Soeur Marcelle assure la direction de l’École Normale de musique de 1957 à 1976. Cette institution est reconnue comme un centre d’excellence en pédagogie musicale à Montréal. Chaque année de grands pédagogues européens viennent offrir des formations à l’invitation de soeur Marcelle : Maurice Martenot, Maurice Corneloup, Marguerite Croptier, Jacotte Rivière-Raverlat, Miklos Tackas, Jos Wuytack, Jacques Chailley.

Avec la « révolution tranquille », au début des années 60, le Québec traverse une période d’intense bouillonnement d’idées. Le gouvernement de Jean Lesage entreprend de laïciser l’éducation. Le rapport Parent (1960) annonce la fin des Écoles Normales et du cours classique (les CEGEPS seront créés en 1966). Soeur Marcelle participe à la construction de cette société nouvelle. Elle est membre de comités sur l’enseignement musical que dirige Georges Little au nouveau Ministère de l’Éducation. Elle rédige un chapitre de l’important rapport Rioux sur l’enseignement des arts (1967). La musique ne fait pas encore partie des programmes d’études des écoles publiques au primaire, mais la formation des maîtres s’organise. En 1964, Myriam Samuelson anime la première session de formation en pédagogie Orff à l’École Normale de musique. Le cours s’adresse aux membres de la FAMEQ (la Fédération des Associations de Musiciens Éducateurs du Québec, fondée par Georges Little en 1967).
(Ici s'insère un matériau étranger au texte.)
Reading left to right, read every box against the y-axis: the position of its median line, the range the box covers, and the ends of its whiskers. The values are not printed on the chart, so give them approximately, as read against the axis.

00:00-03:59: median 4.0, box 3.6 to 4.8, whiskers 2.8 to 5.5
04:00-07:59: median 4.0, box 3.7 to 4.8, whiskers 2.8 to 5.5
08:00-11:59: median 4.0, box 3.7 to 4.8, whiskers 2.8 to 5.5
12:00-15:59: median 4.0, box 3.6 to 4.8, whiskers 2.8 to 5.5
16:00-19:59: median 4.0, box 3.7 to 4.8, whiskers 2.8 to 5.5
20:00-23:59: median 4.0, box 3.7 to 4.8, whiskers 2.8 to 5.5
Lors de la création de l’UQÀM en 1969, Soeur Marcelle assure la transition entre la formation développée à l’École Normale de musique et le programme universitaire de la nouvelle université du Québec à Montréal. Elle enseigne les pédagogies Orff et Martenot et introduit les pédagogies de Dalcroze et de Kodaly dans le programme du Baccalauréat en enseignement de la musique. Elle travaille à la création de l’École Préparatoire de Musique de l’UQÀM dont elle prendra la direction en 1976 et qui sera reconnue par le conseil d’administration de l’UQÀM en 1978.
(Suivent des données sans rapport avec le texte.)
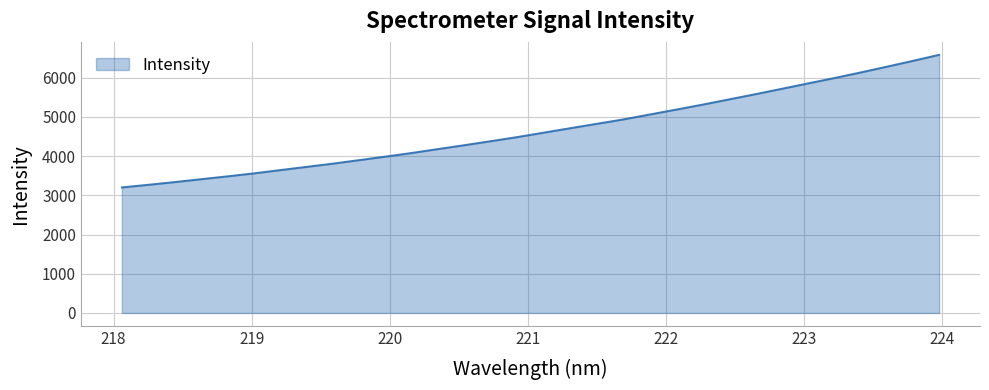

True or false: the data has more than 0 interior local peaks.

False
C’est en 1980 que Doreen Hall incite soeur Marcelle à fonder au Québec un chapitre de l’Association Carl Orff – Musique pour enfants. L’association voit le jour officiellement le 13 décembre de cette même année. Le premier conseil d’administration compte trois membres : soeur Marcelle Corneille, Lise Champagne-Lachapelle et Eliane Nugeant. Dès 1984, la jeune équipe prépare le congrès bi-annuel de l’Association qui se tient sur le campus de l’UQÀM. Mario Duchesne y est invité ainsi que des élèves de l’École Nationale de Danse et de l’École Le Plateau. Le chapitre grandit très rapidement. Le rayonnement de la pédagogie Orff continue à l’UQÀM avec Chantal Dubois (à partir de 1992) et s’étend à l’Université Laval à Québec et à l’Université de Sherbrooke avec Guylaine Myre. En 2002, Montréal est pour la seconde fois l’hôte du congrès national Orff. À cette occasion, soeur Marcelle reçoit un certificat en tant que Membre Honorifique du Forum Orff-Schulwerk de Salzbourg.
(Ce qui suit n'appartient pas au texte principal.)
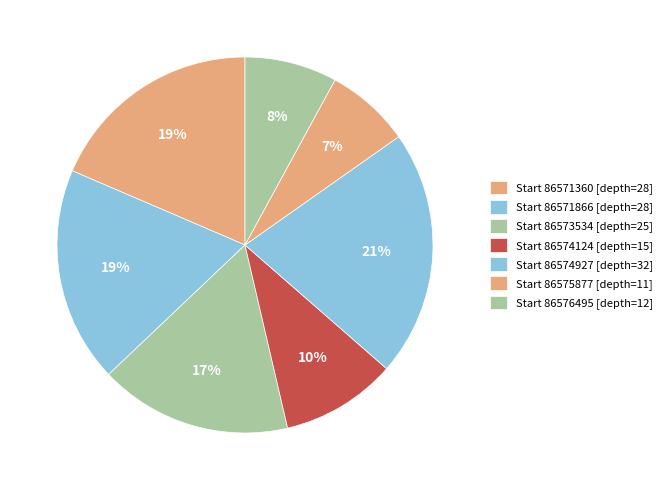

Count the number of slices in the pie.

7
Le chapitre du Québec de l’association Carl Orff – Musique pour enfants demeure aujourd’hui une ressource importante en pédagogie musicale. En plus des publications et des ateliers offerts à ses membres, des liens ont été créés avec la FAMEQ afin de développer en partenariat des événements pour stimuler l’éducation musicale au préscolaire et au primaire.